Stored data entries

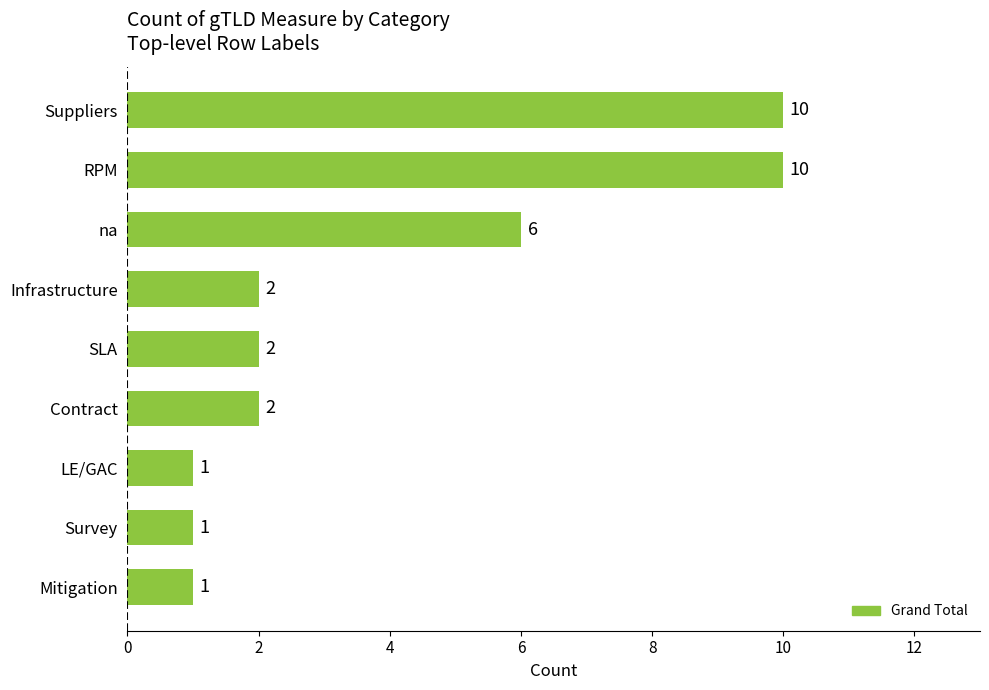

Where is the data nearest to the value 5?

na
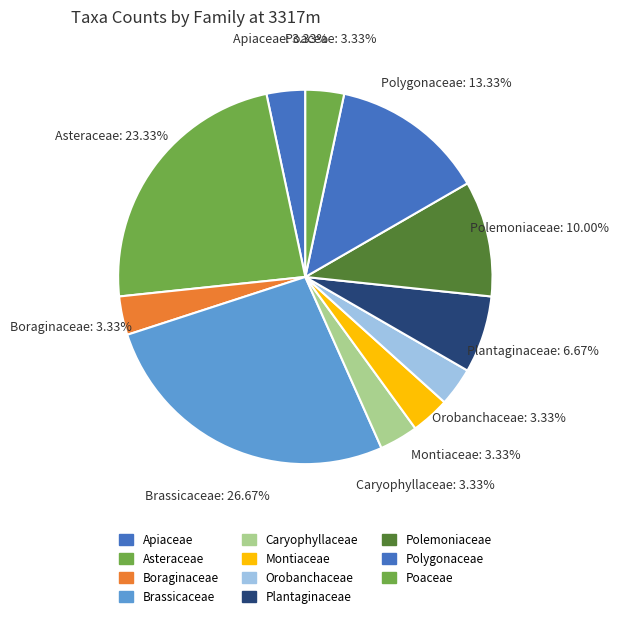

How many slices are in this pie chart?

11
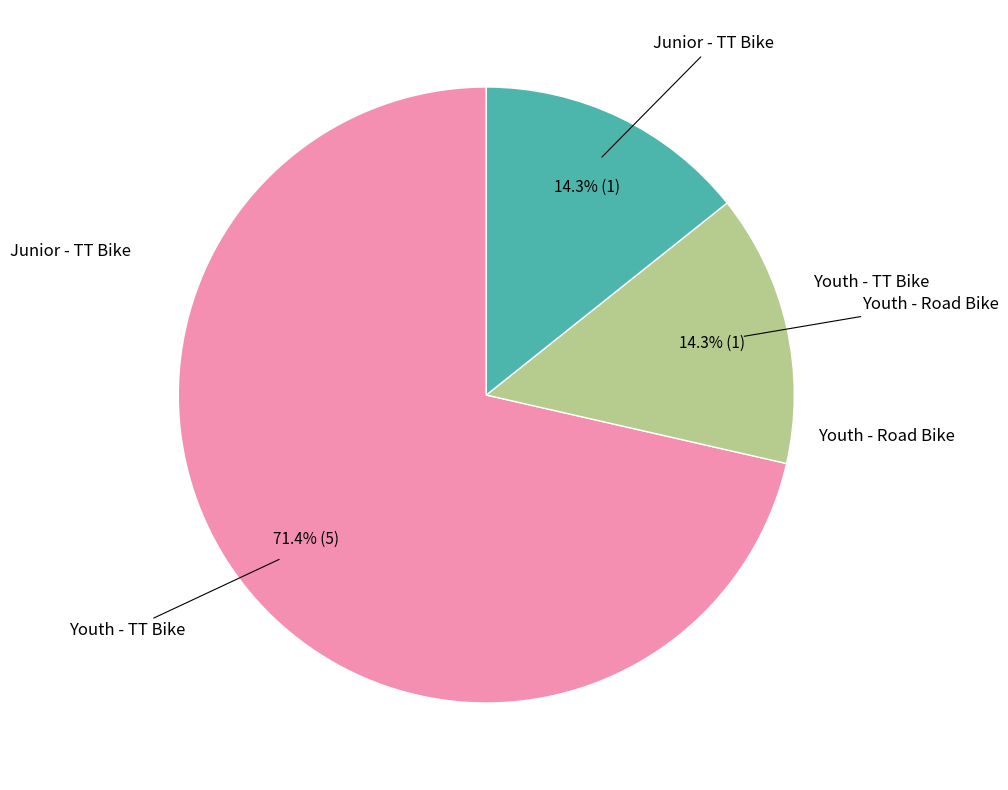

Is there a majority slice in this chart?

Yes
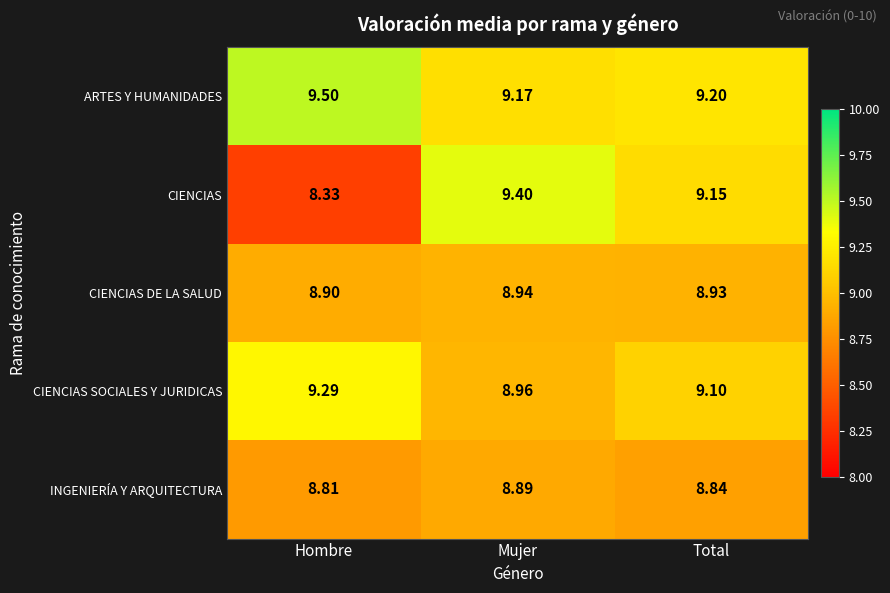

Is the value of INGENIERÍA Y ARQUITECTURA at Total greater than the value of CIENCIAS SOCIALES Y JURIDICAS at Total?

No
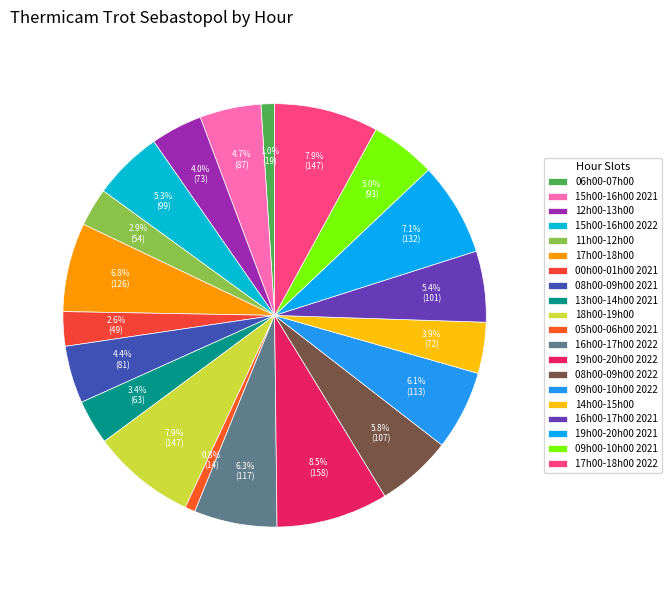

To the nearest percent, what percentage of the pie is 19h00-20h00 2022?

9%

**THE PROBLEM**
List every line of the material above as a numbered list, skipping blank lines. Leave the pictures out of the answer.

**TASK OUTPUT**
1. Where is the data nearest to the value 5?
2. na
3. How many slices are in this pie chart?
4. 11
5. Is there a majority slice in this chart?
6. Yes
7. Is the value of INGENIERÍA Y ARQUITECTURA at Total greater than the value of CIENCIAS SOCIALES Y JURIDICAS at Total?
8. No
9. To the nearest percent, what percentage of the pie is 19h00-20h00 2022?
10. 9%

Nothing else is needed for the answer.